TEXT PROVIDED:
===============
# DASH 71 Camaro



## Dragula (Jun 27, 2003)

Looks sweet Dan,do you have a large pic showing detail?
DRAGjet


----------



## lenny (Feb 29, 2000)

here's a group shot of some of the colors. I don't have any photo's yet of front & rear detail. I'll maybe get to that in the next few days.


----------



## mopar78 (Sep 23, 2004)

They look even better in person.Nice work Dan.


----------



## noddaz (Aug 6, 1999)

*nice cars...*

These bodies are just begging for AFX wheels and tires front and back...

Scott


----------



## RACERMAN (Nov 1, 2007)

*Camaro*

:thumbsuprag I got mine today.The pictures don't do them justice AT ALL. I like em!Great job Lenny. I can't wait to see the 69 chevelle !
racerman:thumbsup:


----------



## Dragula (Jun 27, 2003)

Is the car a nice repro of the afx,with the L-88 hood added?I hope the quarter panels behind the wheels arent cut flat like AW,Dan usually has his stuff together so I am going to lean toward yes.Cant wait to see a pic!!Then order some!!
DRAGjet


----------



## lenny (Feb 29, 2000)
===============
AVAILABLE DATA:
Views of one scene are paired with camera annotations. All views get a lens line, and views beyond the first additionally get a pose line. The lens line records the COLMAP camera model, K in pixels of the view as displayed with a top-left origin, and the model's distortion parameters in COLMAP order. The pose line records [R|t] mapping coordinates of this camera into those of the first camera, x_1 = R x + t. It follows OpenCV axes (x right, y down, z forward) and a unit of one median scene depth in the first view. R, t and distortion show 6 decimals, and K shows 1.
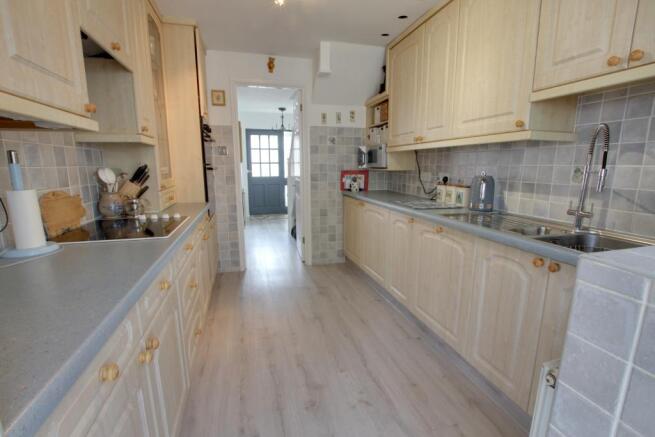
lens RADIAL K [[303.7, 0, 327.2], [0, 303.7, 221.5], [0, 0, 1]] dist [-0.028883, 0.003512]
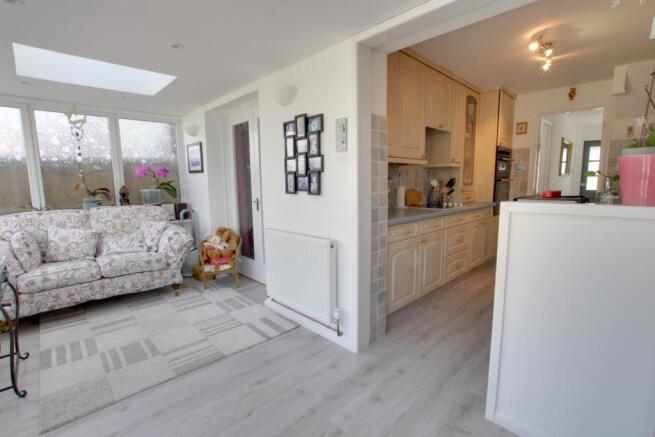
===============
TASKS FOR THIS EXERCISE:
[1] Give every distinct username that appears in a post header of the Camaro forum thread, counting each one only once.
[2] In the Camaro forum thread, which car does RACERMAN say he can't wait to see?
[3] Pull a passage word for word from the Camaro forum thread. Begin at the words "Is the car a" and stop after "pic!!Then order some!!".
Work only from the Camaro forum thread and leave the material aside.

ANSWERS TO EACH TASK:
[1] Dragula, lenny, mopar78, noddaz, RACERMAN

[2] The 69 Chevelle.

[3]
Is the car a nice repro of the afx,with the L-88 hood added?I hope the quarter panels behind the wheels arent cut flat like AW,Dan usually has his stuff together so I am going to lean toward yes.Cant wait to see a pic!!Then order some!!